- The Washington Times - Sunday, October 23, 2005

The rebellion by prominent conservatives against the president’s nomination of Harriet Miers to the Supreme Court has included charges of “cronyism and a now clearly mistaken desire to avoid a blistering confirmation fight in the Senate. Also at issue are not her qualifications as a lawyer but her track record, if any, of constitutional expertise. Meanwhile, Democratic Sen. Charles Schumer of New York, enjoying this Republican civil war, purrs, “It could have been worse.

But syndicated columnist George Will, an independent conservative — in his scathing column, “Can This Nomination Be Justified?” — cut to the core of the president’s misjudgment: “He has neither the inclination nor the ability to make sophisticated judgments about competing approaches to construing the Constitution. Few presidents acquire such abilities in the course of their pre-presidential careers, and this president particularly is not disposed to such reflections.”

On the basis of the Bush administration’s revisions of the Bill of Rights in the Patriot Act — which include allowing the FBI to write its own subpoenas in national security letters without judicial supervision — I think it is fair to say the president is not an engaged student of the Constitution.

I doubt that his current bedtime reading includes the remarkably lucid and comprehensive”America’s Constitution: A Biography” by Yale University law professor Akhil Reed Amar or his previous book, “The Bill of Rights: Creation and Reconstruction.” As Harvard law professor Alan Dershowitz says of this chronicler of our national identity, “he writes like Jefferson, thinks like Madison, and speaks like Lincoln.”

If I had my own philanthropic foundation, I would send a copy of “America’s Constitution” to every member of Congress. And in light of Senate Judiciary Committee ChairmanArlen Specter’s advice to Miss Miers — “She needs a crash course in constitutional law” — the White House would be well-advised to provide her with both of Mr. Amar’s books.

As for the “cronyism” complaint about this nomination, Lionel Barber underlined its merit when he turned to an 18th-century guide to the intentions of the framers of the Constitution — the Federalist Papers. Referring to one of Alexander Hamilton’s contributions to the Federalist Papers concerning the Senate’s advice-and-consent role in federal judicial nominations, Mr. Barber wrote:

“Hamilton said Senate confirmation would be an excellent check against a ‘spirit of favouritism’ in the President. And he warned against candidates who came from the same state, those who were ‘personally allied’ to the president or whose pliancy would render them ‘obsequious instruments of his pleasure.’”

The greatest gaffe done so far by those whom the White House appointed to defend the Miers’ nomination was by former Sen. Dan Coats, who is in charge of navigating the nominee through the confirmation process. In answer to those critics claiming Miss Miers lacks the recently demonstrated constitutional knowledge of John Roberts, Mr.
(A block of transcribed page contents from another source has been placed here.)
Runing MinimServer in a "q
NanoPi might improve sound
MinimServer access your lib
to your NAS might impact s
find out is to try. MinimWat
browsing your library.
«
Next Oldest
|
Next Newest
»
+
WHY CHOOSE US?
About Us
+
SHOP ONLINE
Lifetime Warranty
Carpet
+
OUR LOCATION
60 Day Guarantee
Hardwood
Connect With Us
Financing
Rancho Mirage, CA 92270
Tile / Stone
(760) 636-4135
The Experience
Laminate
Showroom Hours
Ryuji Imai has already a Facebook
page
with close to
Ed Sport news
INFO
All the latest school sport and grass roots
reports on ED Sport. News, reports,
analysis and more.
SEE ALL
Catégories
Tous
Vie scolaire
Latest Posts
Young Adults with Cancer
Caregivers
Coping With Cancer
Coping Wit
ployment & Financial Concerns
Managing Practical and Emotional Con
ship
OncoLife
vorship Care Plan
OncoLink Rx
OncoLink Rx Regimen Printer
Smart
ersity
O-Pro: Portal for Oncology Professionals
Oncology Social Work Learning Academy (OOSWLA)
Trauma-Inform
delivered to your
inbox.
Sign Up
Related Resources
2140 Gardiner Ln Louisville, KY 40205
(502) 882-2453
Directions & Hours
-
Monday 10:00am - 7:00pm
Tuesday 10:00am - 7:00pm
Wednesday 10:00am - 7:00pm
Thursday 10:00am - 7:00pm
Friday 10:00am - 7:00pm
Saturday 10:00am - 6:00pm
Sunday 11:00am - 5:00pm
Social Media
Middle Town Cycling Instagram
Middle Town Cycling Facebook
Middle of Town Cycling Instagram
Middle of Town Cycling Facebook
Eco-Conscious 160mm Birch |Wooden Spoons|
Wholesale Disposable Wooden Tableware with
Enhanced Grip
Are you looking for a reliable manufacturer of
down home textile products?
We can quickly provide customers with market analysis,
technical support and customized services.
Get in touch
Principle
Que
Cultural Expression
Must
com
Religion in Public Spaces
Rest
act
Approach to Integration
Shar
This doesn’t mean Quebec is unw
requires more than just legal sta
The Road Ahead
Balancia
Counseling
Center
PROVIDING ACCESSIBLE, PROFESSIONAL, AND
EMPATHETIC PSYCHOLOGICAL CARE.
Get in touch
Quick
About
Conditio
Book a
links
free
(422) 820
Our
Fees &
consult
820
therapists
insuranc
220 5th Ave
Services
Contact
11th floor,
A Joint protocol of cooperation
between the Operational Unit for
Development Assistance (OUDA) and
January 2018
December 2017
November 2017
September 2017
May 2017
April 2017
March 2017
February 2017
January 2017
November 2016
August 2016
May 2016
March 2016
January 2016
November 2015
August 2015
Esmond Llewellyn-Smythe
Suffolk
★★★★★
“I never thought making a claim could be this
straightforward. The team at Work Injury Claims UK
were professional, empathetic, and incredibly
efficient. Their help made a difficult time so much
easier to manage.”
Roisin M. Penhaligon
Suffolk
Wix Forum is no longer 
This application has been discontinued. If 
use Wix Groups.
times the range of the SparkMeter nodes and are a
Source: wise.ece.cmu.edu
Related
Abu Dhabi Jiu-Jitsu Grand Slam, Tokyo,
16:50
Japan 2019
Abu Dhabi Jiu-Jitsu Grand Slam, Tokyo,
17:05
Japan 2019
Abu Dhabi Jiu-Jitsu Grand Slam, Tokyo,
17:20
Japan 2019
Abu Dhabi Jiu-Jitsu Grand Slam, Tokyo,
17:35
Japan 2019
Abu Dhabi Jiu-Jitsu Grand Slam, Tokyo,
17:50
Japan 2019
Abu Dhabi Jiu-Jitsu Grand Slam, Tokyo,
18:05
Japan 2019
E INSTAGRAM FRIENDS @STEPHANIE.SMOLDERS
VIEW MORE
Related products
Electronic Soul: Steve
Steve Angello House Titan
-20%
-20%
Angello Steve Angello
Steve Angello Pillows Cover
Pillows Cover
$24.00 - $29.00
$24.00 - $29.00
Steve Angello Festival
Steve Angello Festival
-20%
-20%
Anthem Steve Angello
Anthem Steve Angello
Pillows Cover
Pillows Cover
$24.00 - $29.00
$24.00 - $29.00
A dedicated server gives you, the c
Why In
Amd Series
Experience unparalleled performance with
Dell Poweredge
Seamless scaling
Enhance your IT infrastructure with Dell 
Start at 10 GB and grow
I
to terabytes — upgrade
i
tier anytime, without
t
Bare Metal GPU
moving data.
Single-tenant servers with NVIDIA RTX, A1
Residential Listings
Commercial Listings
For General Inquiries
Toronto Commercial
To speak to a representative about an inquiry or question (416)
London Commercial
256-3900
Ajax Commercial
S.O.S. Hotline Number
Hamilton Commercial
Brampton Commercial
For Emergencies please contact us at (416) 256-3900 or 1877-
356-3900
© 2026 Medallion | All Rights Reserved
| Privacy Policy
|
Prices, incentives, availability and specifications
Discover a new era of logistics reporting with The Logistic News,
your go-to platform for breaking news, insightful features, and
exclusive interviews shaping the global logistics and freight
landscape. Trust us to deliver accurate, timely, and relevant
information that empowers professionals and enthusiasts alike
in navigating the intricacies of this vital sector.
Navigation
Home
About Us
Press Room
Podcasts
Coats guaranteed himself a footnote in future studies of nominations to the Supreme Court by saying:

“If great intellectual powerhouse is a qualification to be a member of the court and represent the American people, and the wishes of the American people, and to interpret the Constitution, I think we have a court so skewed on the intellectual side that we may not be getting representation of the American people as a whole.”

I rather doubt that the current Supreme Court is that heavily skewed toward intellectual firepower — compared to Louis Brandeis and Hugo Black — but Mr. Coats’ odd tribute to Harriet Miers inevitably led to commentators of a certain age resurrecting the famous quote of the late Republican senator from Nebraska, Roman Hruska, who defended President Nixon’s nomination of Judge Harrold Carswell (rejected by the Senate). Mr. Hruska said, “Even if he is mediocre, there are a lot of mediocre judges and people and lawyers. They are entitled to a little representation, aren’t they, and a little chance?”

I agree with the conservative criticism that if the president had nominated a highly qualified conservative to the Supreme Court, this would have been “a teaching moment,” creating a badly needed national educational debate on the Constitution itself. But, alas, this moment only reveals, once more, that the president himself needs a crash course on the Constitution — and on the qualifications of those on the Supreme Court who have the heavy responsibility of interpreting it.